* DATA FOR ANALYSIS:
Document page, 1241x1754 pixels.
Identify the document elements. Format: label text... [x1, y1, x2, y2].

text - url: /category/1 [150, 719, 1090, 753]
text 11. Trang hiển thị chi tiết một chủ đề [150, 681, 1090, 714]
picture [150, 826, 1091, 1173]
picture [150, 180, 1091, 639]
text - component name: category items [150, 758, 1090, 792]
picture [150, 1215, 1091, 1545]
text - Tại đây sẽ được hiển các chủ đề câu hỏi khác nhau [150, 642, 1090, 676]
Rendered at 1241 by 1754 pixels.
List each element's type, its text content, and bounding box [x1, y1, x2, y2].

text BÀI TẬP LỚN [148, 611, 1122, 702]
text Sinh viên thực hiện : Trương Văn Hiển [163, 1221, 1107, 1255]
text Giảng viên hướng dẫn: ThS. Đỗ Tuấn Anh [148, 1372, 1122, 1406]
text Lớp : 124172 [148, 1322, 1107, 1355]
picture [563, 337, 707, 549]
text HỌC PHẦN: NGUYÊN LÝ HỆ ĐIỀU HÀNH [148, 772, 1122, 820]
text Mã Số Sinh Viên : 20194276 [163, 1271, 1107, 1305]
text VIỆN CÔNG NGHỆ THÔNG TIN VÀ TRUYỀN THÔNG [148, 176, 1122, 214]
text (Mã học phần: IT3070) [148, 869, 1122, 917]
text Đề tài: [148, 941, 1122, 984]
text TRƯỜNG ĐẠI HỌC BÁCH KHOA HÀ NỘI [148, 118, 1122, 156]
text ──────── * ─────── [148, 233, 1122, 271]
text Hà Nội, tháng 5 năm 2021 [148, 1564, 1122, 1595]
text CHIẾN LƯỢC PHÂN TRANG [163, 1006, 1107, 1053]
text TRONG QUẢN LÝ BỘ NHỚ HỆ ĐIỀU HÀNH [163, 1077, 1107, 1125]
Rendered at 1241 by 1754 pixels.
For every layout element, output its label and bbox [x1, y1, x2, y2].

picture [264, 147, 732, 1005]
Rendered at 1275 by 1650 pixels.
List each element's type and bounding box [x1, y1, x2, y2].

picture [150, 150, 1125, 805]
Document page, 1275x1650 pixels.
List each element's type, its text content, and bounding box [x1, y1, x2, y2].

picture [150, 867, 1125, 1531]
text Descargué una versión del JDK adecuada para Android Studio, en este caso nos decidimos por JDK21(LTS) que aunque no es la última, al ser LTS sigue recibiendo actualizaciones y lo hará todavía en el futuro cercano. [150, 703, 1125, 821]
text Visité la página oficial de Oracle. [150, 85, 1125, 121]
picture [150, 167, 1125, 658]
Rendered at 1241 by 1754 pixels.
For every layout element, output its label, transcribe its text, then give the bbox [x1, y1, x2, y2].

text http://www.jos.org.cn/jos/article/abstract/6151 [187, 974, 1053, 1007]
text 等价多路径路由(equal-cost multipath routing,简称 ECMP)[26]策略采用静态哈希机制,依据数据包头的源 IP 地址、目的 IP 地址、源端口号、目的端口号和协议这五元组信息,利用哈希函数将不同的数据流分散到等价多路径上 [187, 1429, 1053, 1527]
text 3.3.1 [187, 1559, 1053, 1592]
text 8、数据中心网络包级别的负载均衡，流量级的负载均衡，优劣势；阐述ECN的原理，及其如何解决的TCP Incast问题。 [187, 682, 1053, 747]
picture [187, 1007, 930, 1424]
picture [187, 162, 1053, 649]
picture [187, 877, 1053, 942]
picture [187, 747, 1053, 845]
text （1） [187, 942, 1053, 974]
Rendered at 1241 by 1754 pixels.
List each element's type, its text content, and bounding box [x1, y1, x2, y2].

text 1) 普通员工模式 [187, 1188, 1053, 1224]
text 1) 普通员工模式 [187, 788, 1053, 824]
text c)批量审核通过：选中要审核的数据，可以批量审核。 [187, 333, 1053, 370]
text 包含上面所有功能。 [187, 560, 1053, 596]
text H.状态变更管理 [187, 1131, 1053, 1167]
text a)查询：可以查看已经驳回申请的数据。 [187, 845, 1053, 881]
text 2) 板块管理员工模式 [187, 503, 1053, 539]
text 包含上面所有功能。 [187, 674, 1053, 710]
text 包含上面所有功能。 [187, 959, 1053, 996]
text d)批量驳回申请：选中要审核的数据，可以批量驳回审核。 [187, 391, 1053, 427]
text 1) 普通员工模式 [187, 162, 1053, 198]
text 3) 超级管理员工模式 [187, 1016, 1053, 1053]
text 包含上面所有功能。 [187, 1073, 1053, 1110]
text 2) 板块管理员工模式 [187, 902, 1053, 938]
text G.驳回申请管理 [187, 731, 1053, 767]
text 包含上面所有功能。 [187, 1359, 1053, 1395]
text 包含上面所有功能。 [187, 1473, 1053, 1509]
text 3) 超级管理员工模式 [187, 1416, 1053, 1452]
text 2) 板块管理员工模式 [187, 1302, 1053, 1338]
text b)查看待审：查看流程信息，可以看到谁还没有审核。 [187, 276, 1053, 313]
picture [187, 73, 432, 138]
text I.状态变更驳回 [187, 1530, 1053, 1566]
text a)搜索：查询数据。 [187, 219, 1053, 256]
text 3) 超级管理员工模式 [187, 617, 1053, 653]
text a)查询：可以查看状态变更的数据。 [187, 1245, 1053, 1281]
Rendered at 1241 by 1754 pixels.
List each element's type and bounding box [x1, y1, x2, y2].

* EXERCISE AIM:
Please report every line among the entries that includes "page".

* PROBLEM SOLUTION:
Document page, 1241x1754 pixels.
Document page, 1275x1650 pixels.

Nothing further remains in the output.